In the onCreate method shouldn't String gameId = intent.getStringExtra(EXTRA_EXTERNAL_ID); be String gameId = intent.getStringExtra(EXTRA_GAME_ID);
Having statics will make Your testing very hard.
Is this a memory leak? Passing the context into a static method seems like a bad idea to me. Why not just return the intent and then start the activity using that intent from the first class?
7

Kotlin code:

Start the SecondActivity:

startActivity(Intent(context, SecondActivity::class.java)
 .putExtra(SecondActivity.PARAM_GAME_ID, gameId))

Get the Id in SecondActivity:

class CaptureActivity : AppCompatActivity() {
 companion object {
 const val PARAM_GAME_ID = "PARAM_GAME_ID"
 }
 override fun onCreate(savedInstanceState: Bundle?) {
 super.onCreate(savedInstanceState)
 val gameId = intent.getStringExtra(PARAM_GAME_ID)
 // TODO use gameId
 }
}

where gameId is String? (can be null)

answered Aug 13, 2018 at 11:04

Comments

3

The existing answers (pass the data in the Intent passed to startActivity()) show the normal way to solve this problem. There is another solution that can be used in the odd case where you're creating an Activity that will be started by another app (for example, one of the edit activities in a Tasker plugin) and therefore do not control the Intent which launches the Activity.

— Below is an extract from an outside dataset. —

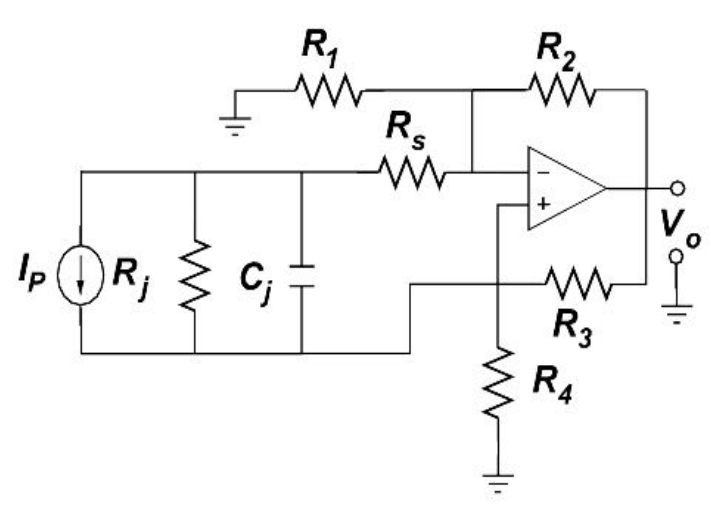
Figure 1. Robust photometer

You can create a base-class Activity that has a constructor with a parameter, then a derived class that has a default constructor which calls the base-class constructor with a value, as so:

class BaseActivity extends Activity
{
 public BaseActivity(String param)
 {
 // Do something with param
 }
}
class DerivedActivity extends BaseActivity
{
 public DerivedActivity()
 {
 super("parameter");
 }
}

If you need to generate the parameter to pass to the base-class constructor, simply replace the hard-coded value with a function call that returns the correct value to pass.